> **Passage**:
========

Soo Kim, a freshman international student at the flagship University of Arizona, writes that “each year 44 percent of Korean students at major U.S. universities drop out .?.?. Students returning from the U.S. complain about tremendously high tuition and poor quality of school resources and services.”

I believe Kim is referring to a study conducted as part of a Ph.D. thesis by a student at Columbia University which focuses on Korean undergraduates at Ivy League schools, and the shocking statistic quoted was in relation to overall graduation rates.

I was recently asked by one of my former students at Hankuk Academy of Foreign Studies in Yongin now finishing her first year at the flagship University of Illinois, what I missed most about Korea. I miss being treated as a tin god because I am male. The rest of my letter to her discussed the double standard. John Stuart Mill, in his work on the “Subjection of Women,” said that under the English common law the legal status of a wife was that of “a personal body servant of a despot.” Lord Byron wrote: “Man, to man so oft unjust, is always so to women.”

However, Kim believes the core problem is the international students themselves. On campus, they tend to associate themselves only with people of the same nationality. “They are not willing to speak English within their group .??.. There are also free weekly writing improvement programs open for any students enrolled at the University of Arizona. Last fall, when I went to one of these sessions, every student there was a graduate international student except for me.”

I won’t return to Korea because I’m past 65 years of age. I can support Kim’s main argument; I taught at Inchon Science High School more than two decades ago. Forty percent of the students at that elite high school went on to Kaist after their junior year back then, while the remainder finished their senior year on the Yeongjong-Yongyu Island campus, and then headed out to SKY and Ewha. This year there were a great many freshman applicants to my alma mater, the flagship University of California. The UC system accepted 9,552 out-of-state and international students, up 25 percent from last year. UC Berkeley nearly doubled such offers to 3,455, with the goal of having non-Californians make up about 20 percent of its freshman class, compared to 13 percent last year.

========

> **Information shown**:
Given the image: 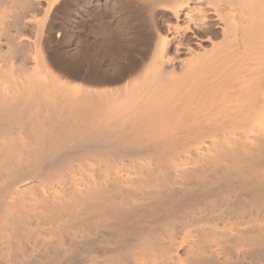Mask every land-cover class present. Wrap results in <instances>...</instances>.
<instances>
[{
	"label": "bare ground",
	"instance_id": "bare-ground-1",
	"mask_svg": "<svg viewBox=\"0 0 264 264\" xmlns=\"http://www.w3.org/2000/svg\"><path fill=\"white\" fill-rule=\"evenodd\" d=\"M0 264H264V0H0Z\"/></svg>",
	"mask_w": 264,
	"mask_h": 264
}]
</instances>
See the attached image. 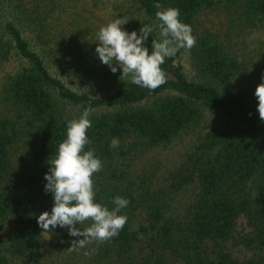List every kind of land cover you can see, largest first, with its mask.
Wrapping results in <instances>:
<instances>
[{
  "label": "trees",
  "instance_id": "trees-1",
  "mask_svg": "<svg viewBox=\"0 0 264 264\" xmlns=\"http://www.w3.org/2000/svg\"><path fill=\"white\" fill-rule=\"evenodd\" d=\"M153 2L0 0V264H264V40L242 49L264 33V0H160L197 43L150 90L101 63L94 40L116 16L138 34L158 24ZM212 15L225 19L217 30ZM153 39L158 29L149 52ZM86 108L85 150L103 165L95 199L129 204L117 236L73 250L77 237L36 217L53 206L48 160Z\"/></svg>",
  "mask_w": 264,
  "mask_h": 264
},
{
  "label": "clouds",
  "instance_id": "clouds-1",
  "mask_svg": "<svg viewBox=\"0 0 264 264\" xmlns=\"http://www.w3.org/2000/svg\"><path fill=\"white\" fill-rule=\"evenodd\" d=\"M153 7L157 9L158 24L144 25L138 34L122 27L128 19L116 16L99 27L94 40L97 43L95 53L101 63L113 73L122 70L120 77H129L132 84L150 90L166 82L161 68L165 60L197 43L191 25L180 18L178 8L165 7L160 0H154ZM156 29L159 39H153L149 52L146 41ZM254 95L260 120L264 121V77ZM90 115L91 109L86 108L79 118L67 122L66 138L59 143L54 157L48 160L49 170L44 174V188L52 194L53 206L36 217L43 232L66 228L69 236L77 237L71 246L73 250L117 236L127 222V216L122 214V209L129 204L127 198L113 197L111 208L95 199L92 177L103 165L93 148L85 150V146L91 144L87 135L92 126ZM119 146V137H112L109 147L117 149Z\"/></svg>",
  "mask_w": 264,
  "mask_h": 264
},
{
  "label": "rangeland",
  "instance_id": "rangeland-1",
  "mask_svg": "<svg viewBox=\"0 0 264 264\" xmlns=\"http://www.w3.org/2000/svg\"><path fill=\"white\" fill-rule=\"evenodd\" d=\"M65 1L70 2L73 0H65ZM205 19L206 18L203 19L204 24L209 28H211L212 30H217L218 28H220L223 22L225 21L223 16H217V15L209 16V19L208 18L206 19L207 21ZM260 40H264V33L256 32L248 37L247 39L248 48L247 49L242 47L241 48L243 49L244 52H249L252 46L258 45V42Z\"/></svg>",
  "mask_w": 264,
  "mask_h": 264
}]
</instances>
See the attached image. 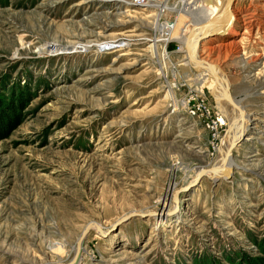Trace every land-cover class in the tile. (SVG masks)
Masks as SVG:
<instances>
[{"label":"rangeland","instance_id":"obj_1","mask_svg":"<svg viewBox=\"0 0 264 264\" xmlns=\"http://www.w3.org/2000/svg\"><path fill=\"white\" fill-rule=\"evenodd\" d=\"M185 1L0 0V264H264V0L199 44L245 123L182 189L228 125L173 38L220 0Z\"/></svg>","mask_w":264,"mask_h":264},{"label":"water","instance_id":"obj_2","mask_svg":"<svg viewBox=\"0 0 264 264\" xmlns=\"http://www.w3.org/2000/svg\"><path fill=\"white\" fill-rule=\"evenodd\" d=\"M214 3H216V0H214ZM234 4V0H221L220 4H218V11L217 14L214 16H211L208 20L197 24L195 26H192L190 32H188L187 37H186V44H185V51L187 54V59H189V63L192 66L198 67L200 71H205L209 73L214 79H215V88H213V91L210 90V94L214 96V98L219 102L222 103L220 105L223 106V111L226 113L227 117V122L228 125L226 127V131L221 139L222 143V149H225V155L223 159V163L221 165H213L208 168H201L199 170V173L193 181L188 183L186 186H184L182 189H188L190 186H195L198 184L203 176H208V172H213L217 174L215 178H212L215 182L219 177H226V169L231 168L232 165L231 163V151L234 145L229 146L228 143V137L230 133L234 129V125L237 123L234 122L235 117H231L234 114L231 113L232 108L236 111L238 109V106L240 110L243 111L241 106L238 104V102L231 96L230 91H229V80L225 74L224 71L219 67V65L206 61L204 59H200L198 56V48L199 44L202 42L204 38H206L209 35H213L216 32L222 31L225 27L227 22L229 21V18L231 16V7ZM221 5L223 6L221 8ZM192 45V50L188 54V47ZM223 99V102H222ZM227 101L231 102L228 104H225ZM244 112V111H243ZM245 115V114H244ZM243 115V116H244ZM230 118V120L228 119ZM244 121V119H243ZM244 124V122H242ZM242 124H238L242 125ZM238 139L236 140L235 143H237ZM228 147L229 151L228 152ZM222 151V150H221ZM178 192V191H177ZM176 192V193H177ZM177 203V200H176ZM149 214H154L153 211H150L148 213H137V212H131V215H149ZM91 223V222H90ZM91 225L87 224V227L83 231L82 237L86 235L88 232L89 228ZM98 231L101 233V229H98ZM81 237V238H82Z\"/></svg>","mask_w":264,"mask_h":264},{"label":"bare ground","instance_id":"obj_3","mask_svg":"<svg viewBox=\"0 0 264 264\" xmlns=\"http://www.w3.org/2000/svg\"><path fill=\"white\" fill-rule=\"evenodd\" d=\"M221 1V0H220ZM199 2H202V0H186L185 1V3L187 4V7H186V9H181L180 11V15H183V16H188V17H193V15H195V14H197V13H202V10L200 9V8H198L196 5H197V3H199ZM196 4V5H195ZM220 4V3H219ZM233 6V5H232ZM165 7V6H164ZM223 6L221 5V8H222ZM183 8V7H182ZM186 10V11H185ZM193 11V12H192ZM217 11H218V5H217V7H216V9L214 10V12L211 14V15H209V16H207V17H204V18H201V20L200 21H198V22H196V23H194V25L193 26H195V25H197V24H200V23H202V22H204V21H206V20H208L211 16H214V15H216L217 14ZM183 12V13H182ZM195 13V14H194ZM231 15H232V7H231ZM205 16V15H204ZM198 17V16H197ZM253 18V17H252ZM230 22H231V16H230V18H229V21L227 22V24H226V27L222 30V31H219V32H216L215 34H213V35H209V36H207V37H212V36H215V35H218V34H221V33H224L225 32V34L226 35H230V34H232V33H234V31H235V28H236V24L235 23H231L230 24ZM187 27H189V26H187ZM186 28V27H185ZM184 28V29H185ZM192 28V27H191ZM191 28L189 29V28H187V29H185L184 31H183V33H179L180 35H178V33L177 32H175L174 33V37L173 38H178L179 39V41L181 42V45H183L184 46V48H185V44H186V37H187V34H188V32H190V30H191ZM188 29H189V31H188ZM177 33V34H176ZM175 36H178V37H175ZM186 36V37H185ZM206 37V38H207ZM192 45H190L189 47H188V54H189V52L192 50V47H191ZM183 53H184V59H187V54H186V51L185 50H183ZM163 57V56H162ZM200 58V57H199ZM200 59H202V58H200ZM187 60H189V59H187ZM190 79V78H189ZM209 80V79H211V80H213V84H214V88H215V79L209 74V73H207V72H203V73H199V74H196V82H197V84H201L202 86L204 85V84H206V80ZM192 80V79H191ZM174 84V83H173ZM231 103V102H230ZM221 106V105H220ZM237 112V111H236ZM238 112L240 113H243V111L242 110H240V108H239V106H238ZM226 115V114H225ZM240 115V114H239ZM227 116V115H226ZM238 119H240V120H234V122H236L237 124H242V118L239 116V117H237ZM245 123V122H244ZM246 125H247V121H246ZM241 128L243 127V124L240 126ZM238 131V129L236 128V125H234V129H233V131L230 133V135H229V137H228V143H229V146H231L232 147V145H236V132ZM247 139V138H246ZM235 143V144H234ZM228 152H230L229 151V147H228ZM225 149L223 150V152H222V156H223V159H224V155H225ZM219 163V162H218ZM223 163V162H222ZM221 163V164H222ZM221 164H219V165H221ZM231 164H233V163H231ZM230 169V168H229ZM228 168L226 169V172L229 170ZM210 173V172H209ZM211 174V176H212V178H213V176H215V175H217V174H215V173H213V172H211L210 173ZM197 177V176H196ZM196 177L194 178V179H196ZM216 177V176H215ZM156 214V213H155ZM159 214H161V215H163V214H165L164 212L163 213H159ZM158 215V214H157ZM80 242H81V238H80V240H79ZM80 242H79V244H80ZM77 250V249H76ZM76 253H77V251H76ZM79 253V252H78ZM78 260V255L76 254V256H75V258L73 259V263L72 264H75L76 263V261Z\"/></svg>","mask_w":264,"mask_h":264},{"label":"trees","instance_id":"obj_4","mask_svg":"<svg viewBox=\"0 0 264 264\" xmlns=\"http://www.w3.org/2000/svg\"><path fill=\"white\" fill-rule=\"evenodd\" d=\"M12 109V108H11ZM9 110V111H13V110ZM4 118L2 119H8L10 118V114H6L4 116H2ZM13 117V116H11ZM10 121V119L8 120H4L3 123L6 124V122L8 123ZM244 256H238L234 261L229 257L227 260L231 263V264H257L256 262H254L252 259H245L243 258ZM238 259V260H237ZM207 264V263H206ZM208 264H223L222 262H215V261H212V262H209Z\"/></svg>","mask_w":264,"mask_h":264},{"label":"built area","instance_id":"obj_5","mask_svg":"<svg viewBox=\"0 0 264 264\" xmlns=\"http://www.w3.org/2000/svg\"><path fill=\"white\" fill-rule=\"evenodd\" d=\"M174 24L172 23V24H165L163 27H164V29L167 31V36H165L164 34H163V39H165V40H168V39H172V38H170L171 36V34H169V31H171V29L174 27L173 26ZM219 120V119H218ZM220 121V120H219Z\"/></svg>","mask_w":264,"mask_h":264}]
</instances>
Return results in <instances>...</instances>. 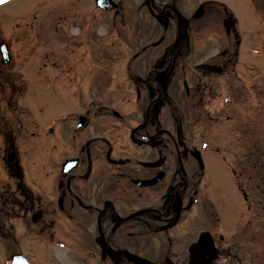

========

> **Aim**:
Extract the passage on Korean students at U.S. universities word for word, beginning at the words "I won’t return" and stopping after "percent last year.". The lines are not needed for this.

> **Answer to this task**:
I won’t return to Korea because I’m past 65 years of age. I can support Kim’s main argument; I taught at Inchon Science High School more than two decades ago. Forty percent of the students at that elite high school went on to Kaist after their junior year back then, while the remainder finished their senior year on the Yeongjong-Yongyu Island campus, and then headed out to SKY and Ewha. This year there were a great many freshman applicants to my alma mater, the flagship University of California. The UC system accepted 9,552 out-of-state and international students, up 25 percent from last year. UC Berkeley nearly doubled such offers to 3,455, with the goal of having non-Californians make up about 20 percent of its freshman class, compared to 13 percent last year.